Abbiamo preso l’abitudine di misurare tutto, di applicare parametri a tutto e a tutti, di formarci opinioni e di esprimere giudizi sulla scorta dei criteri stabiliti dai padroni del vapore.
Gli esodati sono numeri. I pensionati sono numeri. I precari sono numeri. E non persone, con le loro ansie, con i loro problemi.
L’altro giorno Foggia ha accumulato un altro record negativo, finendo sulla copertina del Sole 24 Ore perché il rapporto tra la spesa del personale e la spesa complessiva dell’Ateneo è il più alto d’Italia. E quindi il peggiore, secondo il quotidiano economico-finanziario.
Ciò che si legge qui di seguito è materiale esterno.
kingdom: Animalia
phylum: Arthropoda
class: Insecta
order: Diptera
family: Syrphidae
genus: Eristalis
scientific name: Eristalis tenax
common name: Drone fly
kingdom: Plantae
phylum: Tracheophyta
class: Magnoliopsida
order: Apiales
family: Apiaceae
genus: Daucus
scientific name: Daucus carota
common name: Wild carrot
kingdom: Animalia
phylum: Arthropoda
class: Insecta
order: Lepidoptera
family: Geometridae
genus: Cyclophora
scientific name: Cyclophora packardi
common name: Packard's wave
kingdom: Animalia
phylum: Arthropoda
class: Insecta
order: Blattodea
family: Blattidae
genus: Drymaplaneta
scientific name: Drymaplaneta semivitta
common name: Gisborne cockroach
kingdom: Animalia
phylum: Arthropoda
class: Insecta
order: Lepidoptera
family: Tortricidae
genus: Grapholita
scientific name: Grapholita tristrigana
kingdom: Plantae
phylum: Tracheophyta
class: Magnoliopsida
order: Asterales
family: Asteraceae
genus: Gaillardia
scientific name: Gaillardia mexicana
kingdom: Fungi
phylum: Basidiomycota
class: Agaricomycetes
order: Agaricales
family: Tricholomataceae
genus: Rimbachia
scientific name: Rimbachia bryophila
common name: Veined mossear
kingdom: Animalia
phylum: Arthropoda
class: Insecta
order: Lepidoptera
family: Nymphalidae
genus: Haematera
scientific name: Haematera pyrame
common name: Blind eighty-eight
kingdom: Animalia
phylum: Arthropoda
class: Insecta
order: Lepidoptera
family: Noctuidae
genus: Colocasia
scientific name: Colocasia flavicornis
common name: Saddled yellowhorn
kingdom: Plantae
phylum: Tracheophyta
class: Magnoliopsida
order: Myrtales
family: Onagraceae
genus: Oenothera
Peggiore? e perché mai? Chi produce la conoscenza, la formazione, la ricerca, se non le persone, i docenti, e perché mai dunque una spesa troppo elevata del personale in una scuola, in un ateneo dovrebbe essere considerata un fattore critico? Non so quale fosse il rapporto tra la spesa del personale e quella totale ai miei tempi, quando andavo al liceo o all’università. So che le aule erano piuttosto scassate e il riscaldamento non funzionava, ma ringrazio il cielo di avere avuto insegnanti come Carlo Gentile, Michele Valente, Michele Melillo, Vito Amoruso, Giuseppe Semerari, Italo De Feo.
Giustamente – e sono dalla sua parte – il rettore Giuliano Volpe ha argomentato che il calcolo del Sole 24 Ore è fasullo giacché il problema non riguarda la spesa, e in particolare quella del personale che è in linea con il resto degli atenei italiani, ma piuttosto l’entrata, che è assai più bassa che nel resto del Bel Paese.
Insomma a determinare la presunta bassa performance dell’Università di Foggia sono stati in primis i tagli al Fondo di funzionamento ordinario che – sentite un po’ – viene determinato in base al costo standard per docente e non già in base al costo standard per studente, come sarebbe ovvio, tenuto conto che ogni assegnazione di danaro pubblico dovrebbe essere effettuata in riferimenti ai suoi beneficiari finali.
Il rettore fornisce alcuni dati che fanno riflettere: “Se il fondo fosse ripartito, come sarebbe equo, assegnando ad ogni studente il valore medio standard di € 4.218, le Università del Sud e delle isole riceverebbero oltre 200 milioni di euro in più, e la sola Università di Foggia oltre 7 milioni all’anno.”
C’è poi la questione delle tasse studentesche i cui introiti sono molto modesti, a Foggia, e contribuiscono ad abbassare le entrate: “Basti pensare – dice ancora Volpe – che la media italiana (dati 2009) è di € 982, ma al Nord è di oltre € 1.350, al Centro di circa € 1.000 e al Sud è di € 650, e nella mia Università – pur avendo negli scorsi anni quasi raddoppiato le entrate dalle tasse – è di soli € 373, tra le più basse d’Italia. Eppure una legge dello Stato fissa al 20% il limite massimo per le entrate dalle tasse studentesche in rapporto al FFO: legge ampiamente violata in questi anni, senza alcuna sanzione, anzi premiando quelle Università che l’hanno disattesa.” Come spesso accade in questo Paese vincono i più forti e i più furbi. Che per giunta sono portati sugli altari dagli opinionisti che dettano le regole del gioco.
Insomma, dati come quelli pubblicati dal Sole 24 Ore andrebbero compresi, motivati e non dovrebbero servire a sbattere il mostro in prima pagina, come fa invece il quotidiano. Dovrebbero alimentare interventi di solidarietà rivolti ad attenuare la sistematica forbice tra Nord e Sud. Che continuerà ad allargarsi, grazie ai padroni del vapore, che definiscono i parametri e i criteri delle classifiche su cui poi si forma l’opinione pubblica. E noi continuiamo a cascarci.